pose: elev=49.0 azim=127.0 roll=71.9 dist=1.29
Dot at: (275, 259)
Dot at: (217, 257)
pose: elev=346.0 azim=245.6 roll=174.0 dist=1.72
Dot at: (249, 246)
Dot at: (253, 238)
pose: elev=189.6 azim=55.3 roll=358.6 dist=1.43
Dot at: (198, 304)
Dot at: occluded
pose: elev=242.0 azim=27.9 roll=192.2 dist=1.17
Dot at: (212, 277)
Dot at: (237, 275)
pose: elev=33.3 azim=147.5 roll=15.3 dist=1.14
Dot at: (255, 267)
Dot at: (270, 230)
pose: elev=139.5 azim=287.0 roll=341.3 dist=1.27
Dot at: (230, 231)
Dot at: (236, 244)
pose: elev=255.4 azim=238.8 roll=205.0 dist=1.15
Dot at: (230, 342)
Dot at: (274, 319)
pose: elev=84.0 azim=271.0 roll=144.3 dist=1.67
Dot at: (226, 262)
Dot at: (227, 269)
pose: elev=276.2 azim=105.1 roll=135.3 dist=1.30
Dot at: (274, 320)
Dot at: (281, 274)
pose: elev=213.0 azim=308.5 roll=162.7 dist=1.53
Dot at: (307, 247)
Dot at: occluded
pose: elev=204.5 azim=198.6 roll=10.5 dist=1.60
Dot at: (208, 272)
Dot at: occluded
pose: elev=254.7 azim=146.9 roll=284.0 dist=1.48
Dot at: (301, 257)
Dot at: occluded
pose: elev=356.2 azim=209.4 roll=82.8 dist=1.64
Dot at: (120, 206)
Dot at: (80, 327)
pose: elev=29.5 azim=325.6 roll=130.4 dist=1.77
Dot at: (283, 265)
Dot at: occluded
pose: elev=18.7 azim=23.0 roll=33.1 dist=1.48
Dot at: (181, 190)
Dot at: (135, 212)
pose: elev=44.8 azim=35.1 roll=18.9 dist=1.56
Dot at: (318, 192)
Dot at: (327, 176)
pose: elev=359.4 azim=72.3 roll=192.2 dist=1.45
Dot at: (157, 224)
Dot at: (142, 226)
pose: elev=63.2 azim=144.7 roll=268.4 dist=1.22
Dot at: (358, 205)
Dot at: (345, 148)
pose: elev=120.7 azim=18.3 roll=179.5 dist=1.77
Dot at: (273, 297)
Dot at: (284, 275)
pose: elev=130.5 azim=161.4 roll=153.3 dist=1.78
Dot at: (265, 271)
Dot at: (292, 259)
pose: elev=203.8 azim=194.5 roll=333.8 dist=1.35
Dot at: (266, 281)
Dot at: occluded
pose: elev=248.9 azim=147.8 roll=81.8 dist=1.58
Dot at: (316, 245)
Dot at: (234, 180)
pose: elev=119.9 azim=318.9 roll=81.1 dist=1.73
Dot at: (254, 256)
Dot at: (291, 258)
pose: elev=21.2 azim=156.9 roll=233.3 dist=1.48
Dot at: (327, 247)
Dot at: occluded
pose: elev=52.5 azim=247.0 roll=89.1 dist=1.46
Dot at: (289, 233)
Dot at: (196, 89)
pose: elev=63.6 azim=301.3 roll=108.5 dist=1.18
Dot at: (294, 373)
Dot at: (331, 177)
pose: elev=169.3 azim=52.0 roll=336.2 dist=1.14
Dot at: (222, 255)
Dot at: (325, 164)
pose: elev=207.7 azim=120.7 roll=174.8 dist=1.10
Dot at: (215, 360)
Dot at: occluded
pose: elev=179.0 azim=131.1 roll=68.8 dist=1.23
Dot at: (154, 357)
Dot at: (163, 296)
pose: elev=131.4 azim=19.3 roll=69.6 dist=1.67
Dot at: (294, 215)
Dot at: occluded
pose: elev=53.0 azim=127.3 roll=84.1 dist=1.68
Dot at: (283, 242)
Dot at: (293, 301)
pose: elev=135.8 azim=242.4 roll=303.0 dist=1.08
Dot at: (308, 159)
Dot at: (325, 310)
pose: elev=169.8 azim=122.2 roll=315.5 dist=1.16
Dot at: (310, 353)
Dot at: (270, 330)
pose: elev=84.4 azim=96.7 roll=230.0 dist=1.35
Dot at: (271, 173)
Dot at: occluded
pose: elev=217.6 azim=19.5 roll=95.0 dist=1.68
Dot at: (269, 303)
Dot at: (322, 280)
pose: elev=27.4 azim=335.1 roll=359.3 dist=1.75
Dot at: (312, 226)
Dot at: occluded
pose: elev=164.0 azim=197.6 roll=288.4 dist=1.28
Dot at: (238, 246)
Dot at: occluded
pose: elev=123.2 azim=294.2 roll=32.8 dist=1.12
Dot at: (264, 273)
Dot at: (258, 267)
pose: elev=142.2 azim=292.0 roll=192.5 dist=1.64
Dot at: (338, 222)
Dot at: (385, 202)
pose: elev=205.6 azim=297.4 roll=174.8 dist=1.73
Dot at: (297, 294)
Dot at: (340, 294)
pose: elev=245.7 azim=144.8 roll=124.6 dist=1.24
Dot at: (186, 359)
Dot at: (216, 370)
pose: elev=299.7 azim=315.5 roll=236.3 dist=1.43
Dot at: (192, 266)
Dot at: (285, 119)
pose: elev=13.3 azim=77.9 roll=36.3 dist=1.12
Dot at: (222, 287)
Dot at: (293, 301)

▸ **Job**
Print the lines of the records above, starting at the line that contains "pose: elev=119.9 azim=318.9" and ending at the line that contains "Dot at: (322, 280)", inclusive, without changing a character.

▸ **Full output**
pose: elev=119.9 azim=318.9 roll=81.1 dist=1.73
Dot at: (254, 256)
Dot at: (291, 258)
pose: elev=21.2 azim=156.9 roll=233.3 dist=1.48
Dot at: (327, 247)
Dot at: occluded
pose: elev=52.5 azim=247.0 roll=89.1 dist=1.46
Dot at: (289, 233)
Dot at: (196, 89)
pose: elev=63.6 azim=301.3 roll=108.5 dist=1.18
Dot at: (294, 373)
Dot at: (331, 177)
pose: elev=169.3 azim=52.0 roll=336.2 dist=1.14
Dot at: (222, 255)
Dot at: (325, 164)
pose: elev=207.7 azim=120.7 roll=174.8 dist=1.10
Dot at: (215, 360)
Dot at: occluded
pose: elev=179.0 azim=131.1 roll=68.8 dist=1.23
Dot at: (154, 357)
Dot at: (163, 296)
pose: elev=131.4 azim=19.3 roll=69.6 dist=1.67
Dot at: (294, 215)
Dot at: occluded
pose: elev=53.0 azim=127.3 roll=84.1 dist=1.68
Dot at: (283, 242)
Dot at: (293, 301)
pose: elev=135.8 azim=242.4 roll=303.0 dist=1.08
Dot at: (308, 159)
Dot at: (325, 310)
pose: elev=169.8 azim=122.2 roll=315.5 dist=1.16
Dot at: (310, 353)
Dot at: (270, 330)
pose: elev=84.4 azim=96.7 roll=230.0 dist=1.35
Dot at: (271, 173)
Dot at: occluded
pose: elev=217.6 azim=19.5 roll=95.0 dist=1.68
Dot at: (269, 303)
Dot at: (322, 280)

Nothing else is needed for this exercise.